5. Keep Your Doors Open.

This is important if you have return air ducts in hallways, as they need to pull the heat from the rooms and cant if the door is closed. Also, if there isn’t a gap between the door and the floor, perhaps because of carpeting, the air returns won’t be able to pull the heat out either, so keeping the door open or cracked will allow the system to efficiently cool the room.

6. Never Turn the System Off When You Leave.

Never turn the A/C off when you leave. If you do so, the entire house heats up, then the system has to work double hard to cool the house back down. There is no real money saved (unless you’re going to be gone for quite awhile, as in more than a day). Usually the amount of electricity saved is wasted on the cooling costs. Turing the system to a warmer setting when leaving is more ideal, as the system will have to work less to keep the house at a little warmer temperature, and is not hard to bring back down when you return home.

7. Never Turn Off and On Your System.

Never turn off the A/C and back on in less than 5 minutes. This kind of action will cause the compressor to trip breakers, short circuit, blow fuses, or errantly damage your unit. Your system should have a time delay in the event of a power outage, but to make sure, have a qualified A/C & R tech take a look at your setup.

8. Keep the Blinds and Curtains Closed.

Keep all the blinds and curtains closed. This will help keep heat and coolness from escaping and help insulate your home. Also, a working attic fan can help keep the heat in your attic at a minimal level, which helps keep your house cooler, and makes your system work more efficiently.

9. Never Add Refrigerant.

Never add refrigerant to your system. If your system does need some, then you have a leak, and that needs to be taken care of immediately by a trained professional. Refrigerant leaking and releasing refrigerants into the air can also be illegal.

10. Check Your System With a Thermometer.

Check your system with a thermometer. There should be a 15-20 degree drop when you check the indoor coil at the air handler. If the air isn’t within that range, then there is a problem, and the system isn’t working to its full efficiency. Too high of a drop, as in 20 degrees or more, could mean a lack of air flow, or that your just low on refrigerant, or a possible refrigerant leak. Not enough of a drop could mean too much air flow, or a dirty set of coils, or low on refrigerant.

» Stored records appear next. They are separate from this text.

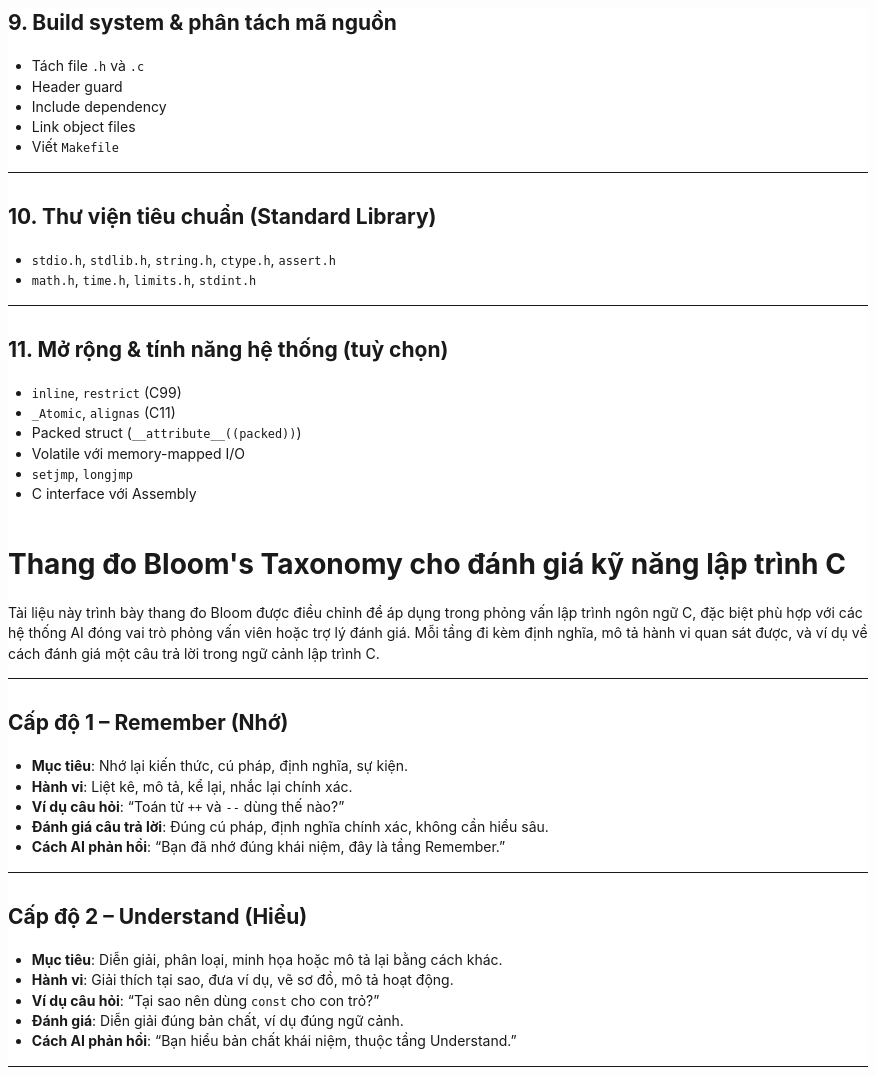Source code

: ## 9. Build system & phân tách mã nguồn

- Tách file `.h` và `.c`
- Header guard
- Include dependency
- Link object files
- Viết `Makefile`

---

## 10. Thư viện tiêu chuẩn (Standard Library)

- `stdio.h`, `stdlib.h`, `string.h`, `ctype.h`, `assert.h`
- `math.h`, `time.h`, `limits.h`, `stdint.h`

---

## 11. Mở rộng & tính năng hệ thống (tuỳ chọn)

- `inline`, `restrict` (C99)
- `_Atomic`, `alignas` (C11)
- Packed struct (`__attribute__((packed))`)
- Volatile với memory-mapped I/O
- `setjmp`, `longjmp`
- C interface với Assembly



# Thang đo Bloom's Taxonomy cho đánh giá kỹ năng lập trình C

Tài liệu này trình bày thang đo Bloom được điều chỉnh để áp dụng trong phỏng vấn lập trình ngôn ngữ C, đặc biệt phù hợp với các hệ thống AI đóng vai trò phỏng vấn viên hoặc trợ lý đánh giá. Mỗi tầng đi kèm định nghĩa, mô tả hành vi quan sát được, và ví dụ về cách đánh giá một câu trả lời trong ngữ cảnh lập trình C.

---

## Cấp độ 1 – Remember (Nhớ)
- **Mục tiêu**: Nhớ lại kiến thức, cú pháp, định nghĩa, sự kiện.
- **Hành vi**: Liệt kê, mô tả, kể lại, nhắc lại chính xác.
- **Ví dụ câu hỏi**: “Toán tử `++` và `--` dùng thế nào?”
- **Đánh giá câu trả lời**: Đúng cú pháp, định nghĩa chính xác, không cần hiểu sâu.
- **Cách AI phản hồi**: “Bạn đã nhớ đúng khái niệm, đây là tầng Remember.”

---

## Cấp độ 2 – Understand (Hiểu)
- **Mục tiêu**: Diễn giải, phân loại, minh họa hoặc mô tả lại bằng cách khác.
- **Hành vi**: Giải thích tại sao, đưa ví dụ, vẽ sơ đồ, mô tả hoạt động.
- **Ví dụ câu hỏi**: “Tại sao nên dùng `const` cho con trỏ?”
- **Đánh giá**: Diễn giải đúng bản chất, ví dụ đúng ngữ cảnh.
- **Cách AI phản hồi**: “Bạn hiểu bản chất khái niệm, thuộc tầng Understand.”

---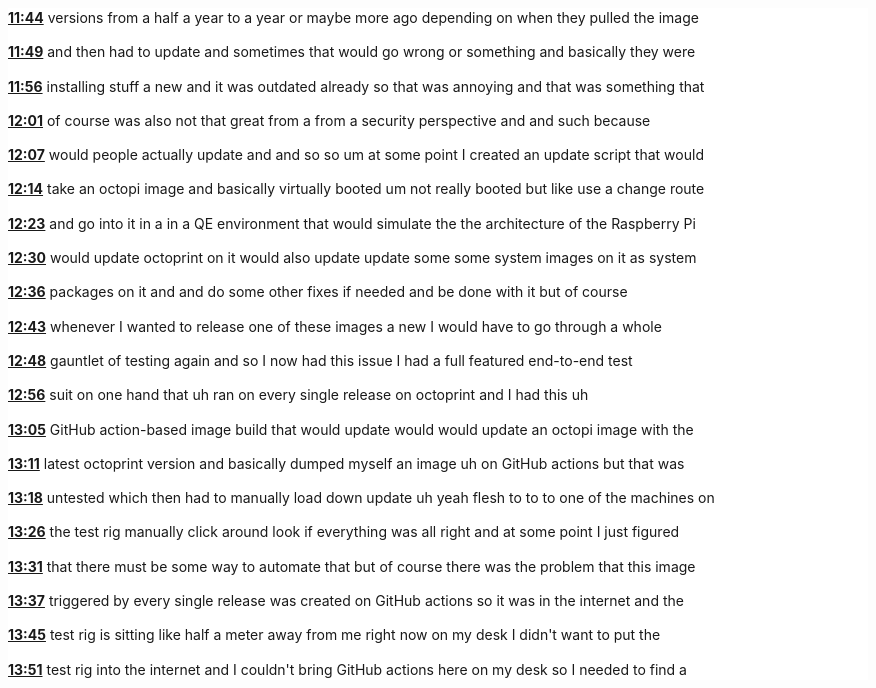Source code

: **[11:44](https://youtube.com/watch?v=WjeVNsL1s9U&t=704s)** versions from a half a year to a year or maybe more ago depending on when they pulled the image

**[11:49](https://youtube.com/watch?v=WjeVNsL1s9U&t=709s)** and then had to update and sometimes that would go wrong or something and basically they were

**[11:56](https://youtube.com/watch?v=WjeVNsL1s9U&t=716s)** installing stuff a new and it was outdated already so that was annoying and that was something that

**[12:01](https://youtube.com/watch?v=WjeVNsL1s9U&t=721s)** of course was also not that great from a from a security perspective and and such because

**[12:07](https://youtube.com/watch?v=WjeVNsL1s9U&t=727s)** would people actually update and and so so um at some point I created an update script that would

**[12:14](https://youtube.com/watch?v=WjeVNsL1s9U&t=734s)** take an octopi image and basically virtually booted um not really booted but like use a change route

**[12:23](https://youtube.com/watch?v=WjeVNsL1s9U&t=743s)** and go into it in a in a QE environment that would simulate the the architecture of the Raspberry Pi

**[12:30](https://youtube.com/watch?v=WjeVNsL1s9U&t=750s)** would update octoprint on it would also update update some some system images on it as system

**[12:36](https://youtube.com/watch?v=WjeVNsL1s9U&t=756s)** packages on it and and do some other fixes if needed and be done with it but of course

**[12:43](https://youtube.com/watch?v=WjeVNsL1s9U&t=763s)** whenever I wanted to release one of these images a new I would have to go through a whole

**[12:48](https://youtube.com/watch?v=WjeVNsL1s9U&t=768s)** gauntlet of testing again and so I now had this issue I had a full featured end-to-end test

**[12:56](https://youtube.com/watch?v=WjeVNsL1s9U&t=776s)** suit on one hand that uh ran on every single release on octoprint and I had this uh

**[13:05](https://youtube.com/watch?v=WjeVNsL1s9U&t=785s)** GitHub action-based image build that would update would would update an octopi image with the

**[13:11](https://youtube.com/watch?v=WjeVNsL1s9U&t=791s)** latest octoprint version and basically dumped myself an image uh on GitHub actions but that was

**[13:18](https://youtube.com/watch?v=WjeVNsL1s9U&t=798s)** untested which then had to manually load down update uh yeah flesh to to to one of the machines on

**[13:26](https://youtube.com/watch?v=WjeVNsL1s9U&t=806s)** the test rig manually click around look if everything was all right and at some point I just figured

**[13:31](https://youtube.com/watch?v=WjeVNsL1s9U&t=811s)** that there must be some way to automate that but of course there was the problem that this image

**[13:37](https://youtube.com/watch?v=WjeVNsL1s9U&t=817s)** triggered by every single release was created on GitHub actions so it was in the internet and the

**[13:45](https://youtube.com/watch?v=WjeVNsL1s9U&t=825s)** test rig is sitting like half a meter away from me right now on my desk I didn't want to put the

**[13:51](https://youtube.com/watch?v=WjeVNsL1s9U&t=831s)** test rig into the internet and I couldn't bring GitHub actions here on my desk so I needed to find a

11. Never Cover Your System.

Never cover an A/C unit with plastic or with an airtight cover. This will cause the unit to rust. This will also prevent the system from working and cooling properly, because the heat will not be able to be dispersed on the outside of the home.

12. Never Pee on Your System.

Never let pets (wild or your own) urinate on the unit. This can cause corrosion, and that can lead to refrigerant leaks. Also, the urination can get inside the system, and cause it to begin to have a awful smell, which is very difficult to get rid of.

13. Keep Grass and Weeds Away From Your System.

Allowing these plants (and any plants for that matter) to grow beside and inside the unit will diminish air flow and circulation, and can also cause rust and corrosion.

14. Never Build Onto or Over Your System.

Although this should be common sense, a lot of people don’t take into consideration what building something like a deck over an A/C unit does. This can trap heat in the unit and cause it to overheat, as well as restricts movement around the system in the event that service and repairs are needed. A/C units work best with nothing obstructing the airflow around them.

15. Check Your Fuses, Circuit Breakers, and Wires.

If your fuses, circuit breakers, or wires are hot to the touch, they need to be replaced. If they are hot, then you probably have a sizing problem, or a bad electrical connection. The heat is because there is more electricity than the fuse, breaker, or wire can handle and is becoming overloaded. A properly loaded electrical circuit doesn’t produce lots of heat because the electricity can properly move through the circuit. When it can’t, the electricity builds up, causing heat.